Os dois ficaram quietos, mirando o mar. A garçonete foi até eles uma dúzia de vezes, mas toda a vez que se aproximava lembrava-se de algo mais urgente e dava meia volta. O movimento no mercado foi desaparecendo até cessar, e os dois continuavam ali, em silêncio. O sol já mergulhava no oceano quando Henderson finalmente falou:

— A gente devia aproveitar.

— Como é?

— Antes de hoje, tinha uma coisa que eu sempre achava engraçada. O cara fica rico quando já é velho e não consegue aproveitar. São poucos os jovens que conseguem realmente viver a vida, não ficar presos ao trabalho pra ganhar dinheiro e usar depois.

— Sei. E aí?

— E aí que agora dinheiro não vale mais nada pra mim. Mas somos jovens! Quando fomos tão jovens juntos? Nunca pudemos ser adolescentes juntos, fazer todo tipo de merda e tudo mais! — Ele abriu um sorriso enorme. — Aproveitar a vida, entende? Quando vamos poder fazer isso de novo? A existência é um parque de diversões!

— Não parece muito sábio — disse Seh, levando a taça à boca instantes antes de perceber que estava vazia. — Nós não devemos interferir. Não temos esse direito.

— Seh, qual é. Claro que não vamos fazer nada. A gente faz regras. Sem interferir. Sem falar com outros. Seremos só dois amigos pro resto do mundo.

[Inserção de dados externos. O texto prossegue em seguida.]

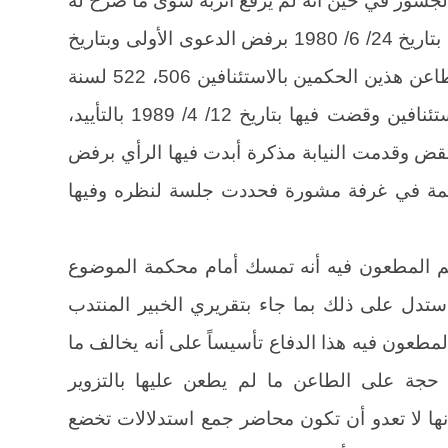
الري بأخذه، ومحكمة أول درجة حكمت بتاريخ 24/ 6/ 1980 برفض الدعوى الأولى وبتاريخ
17/ 6/ 1980 برفض الثانية، استأنف الطاعن هذين الحكمين بالاستئنافين 506، 522 لسنة
32 ق المنصورة، فضمت المحكمة الاستئنافين وقضت فيها بتاريخ 12/ 4/ 1989 بالتأييد،
ض وقدمت النيابة مذكرة أبدت فيها الرأي برفض
ة في غرفة مشورة فحددت جلسة لنظره وفيها
م المطعون فيه أنه تمسك أمام محكمة الموضوع
استدل على ذلك بما جاء بتقريري الخبير المنتدب
طعون فيه هذا الدفاع تأسيساً على أنه يخالف ما
جة على الطاعن ما لم يطعن عليها بالتزوير
ها لا تعدو أن تكون محاضر جمع استدلالات تخضع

— Bom... se a gente não interferir...

— Isso que eu queria ouvir! — Ele bateu na mesa, gargalhando e pedindo mais vinho. — Isso merece alguma comemoração.

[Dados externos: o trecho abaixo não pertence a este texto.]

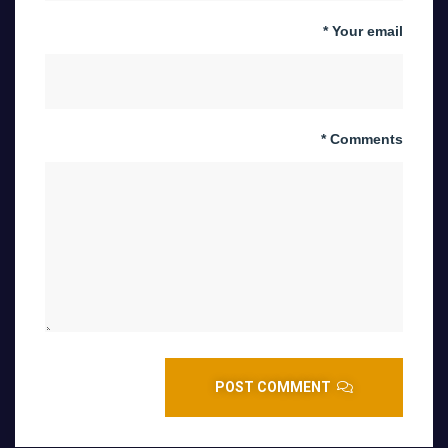
Your email *
Comments *
POST COMMENT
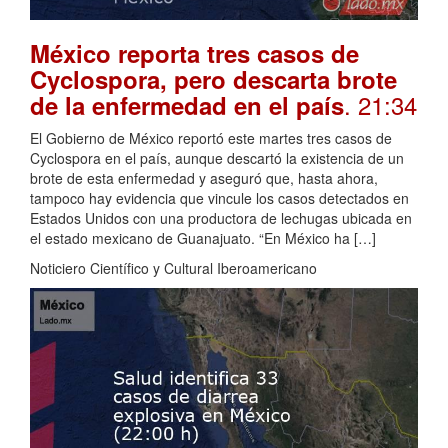
México reporta tres casos de
Cyclospora, pero descarta brote
. 21:34
de la enfermedad en el país
El Gobierno de México reportó este martes tres casos de
Cyclospora en el país, aunque descartó la existencia de un
brote de esta enfermedad y aseguró que, hasta ahora,
tampoco hay evidencia que vincule los casos detectados en
Estados Unidos con una productora de lechugas ubicada en
el estado mexicano de Guanajuato. “En México ha […]
Noticiero Científico y Cultural Iberoamericano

— Eu tenho uma ideia. Tava pra fazer isso faz um tempo. — Lerseh tinha um sorriso diabólico nos lábios. — Posso trazer nossos nomes de volta ao mundo.

— Como assim?

— Você nasceu Louis Edward. Eu nasci com um nome ainda pior. Mas posso mudar isso.

— Mudar nossos nomes...? — Ele coçou a cabeça, rindo. — Quer ir num cartório, ou...

Henderson congelou. Os lábios dele se separaram inconscientemente, olhos amplos, enquanto o sorriso de Lerseh crescia.

— Ora, seu... — começou Henderson.

— Feito. Desde o começo de nossas vidas, dentro de todos os registros, mentes e memórias, temos só um nome cada.

— Lerseh e Henderson.

— Jovens demais para o próprio bem.

Eles brindaram e beberam o vinho de uma vez só, depois tornaram as taças longos canecos de cerveja escura e viraram mais algumas doses, até que deixaram uma barra de ouro em cima da mesa e mergulharam no mar.